Let’s discuss the impact of change orders on revenue. (2.15 AICPA Construction Contractors Audit & Accounting Guide), Accounting for change order depends on the underlying circumstances, which may differ for each change order depending on the customer, the contract, and the nature of the change.

2.18 If the percentage-of-completion method is used and the contractor and the owner agree on both the scope and price of a change order, contract revenues and costs should be adjusted to reflect the change order.

Many change orders are un-priced; this means the work has been defined, but the price will be negotiated later.

FASB ASC 605-35-25-87: includes the following guidelines for accounting for un-priced change orders:

  • If it is not probably that costs related to an un-priced change order will be recovered through a change in the contract price……read more(see below)
  • If it is probably that the costs of the change order will be recovered by adjusting the contract price….read more (see below)
  • If it is probable that the contract price adjustment will exceed the costs attributable to the change order and that the excess can be reliably estimated… more (see below)

If the contractor uses the completed contract method, it should defer costs associated with the un-priced change orders together with other costs……

Read More…. for further reading you can purchase at:  AICPA Construction Contractors Audit & Accounting Guide May 1, 2016

Keep in mind when you are working on your month end WIP report, you will need to check with your PM’s to verify if there are any change order not yet in your accounting system. And, that all change orders are fully executed, entered  and included on your WIP report. If you do not include these change orders your percentage of completion will be incorrect.

What are the calculating factors on the WIP report?

  1. Current Contract Value (Contract value after adjusting with change orders, claims etc.)
  2. Current Estimated Cost (this is the revised estimate, Pm’s revise monthly (typically), some are weekly. Depends on your policy and reporting time lines
    1. contract Value (1) minus Estimated Cost (2) = Estimated Gross Profit
  3. Billed to Date
  4. Cost to Date
    1. Cost to Date (4) divided by Current estimated cost (2) = Percentage of completion
    2. Contract value (1) times percentage of completion = Revenue to Date
    3. Billed to date (3) minus Revenue to date = Under/ Over billings

More Fun Stuff to come!!

We will begin to work on these POC’s (percentage of completion WIP reports).

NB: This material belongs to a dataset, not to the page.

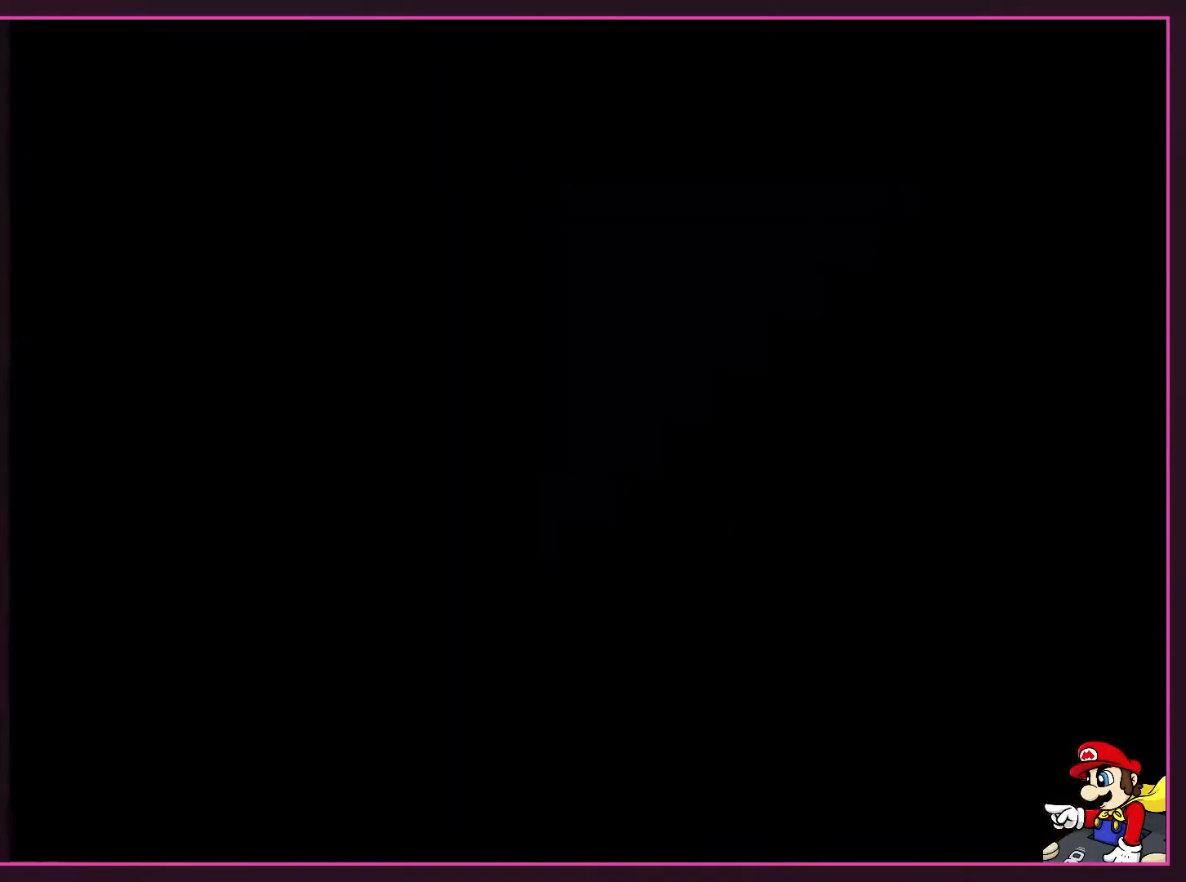
{"buttons": [], "events": []}
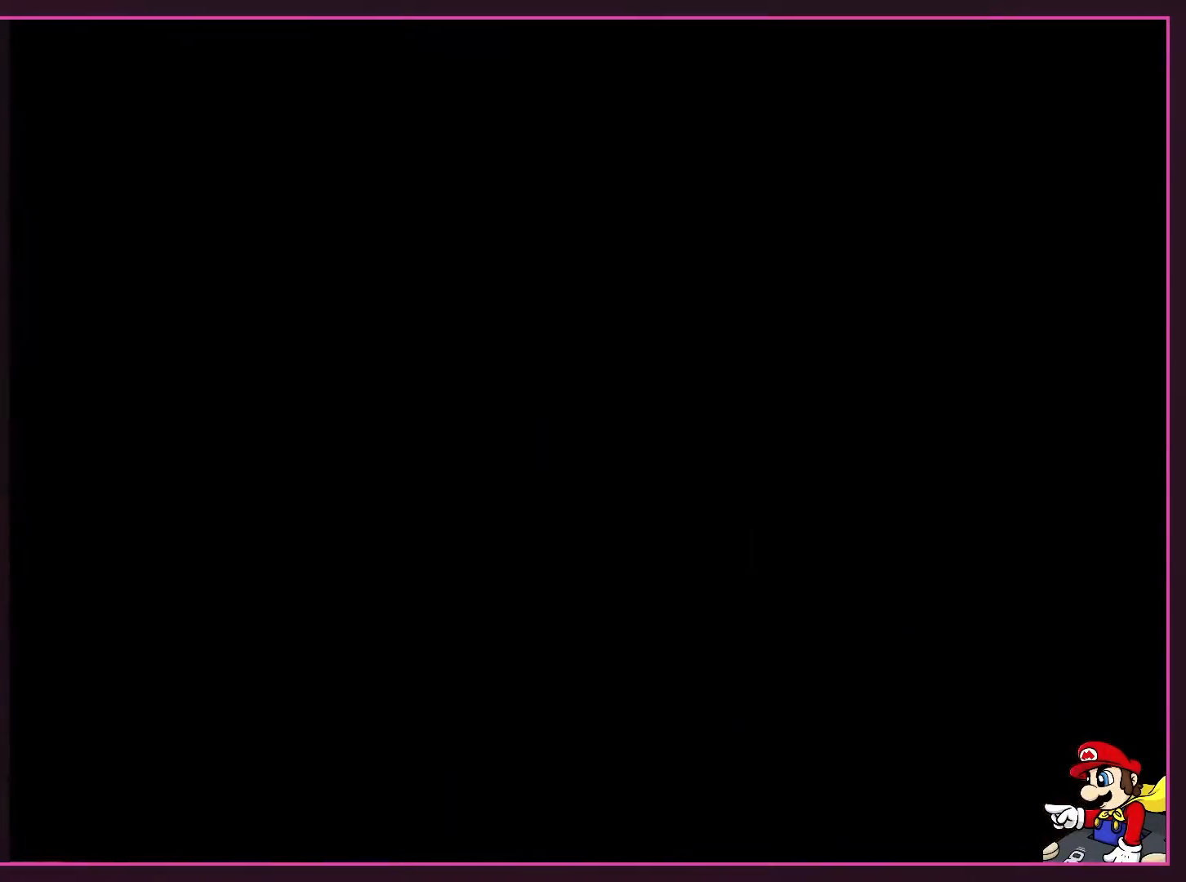
{"buttons": [], "events": []}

Read up and don’t forget to go through the flashcard and match games!





Author: Terry Kelley MBA

Controller in the Construction industry. Over the past 30 years I have worked as an electrician (studied 3 years at CCVTC -for Electrical) for 6 years. I've owned my own construction company for over 15 years (where I wore many hats) to include accounting and finance. And, for the remainder of my career I have and still are working as a Controller in the Construction Industry. I have earned my Bachelors degree and MBA in accounting. Now, I am working to earn my CCIFP certification. I have put together this study group in hopes of working together with other CCIFP candidates.

2 thoughts on “Impact of Change Orders on Revenue”

  1. There are also instances where one of our large customers want us to bill a change order before it has even been done. It is the customers internal control to not release until such time but they do so they look good to their manager. So we have to do what we have to do and accrue based on judgement. I’m sure this happens to allot of contractors. It has everywhere I have worked.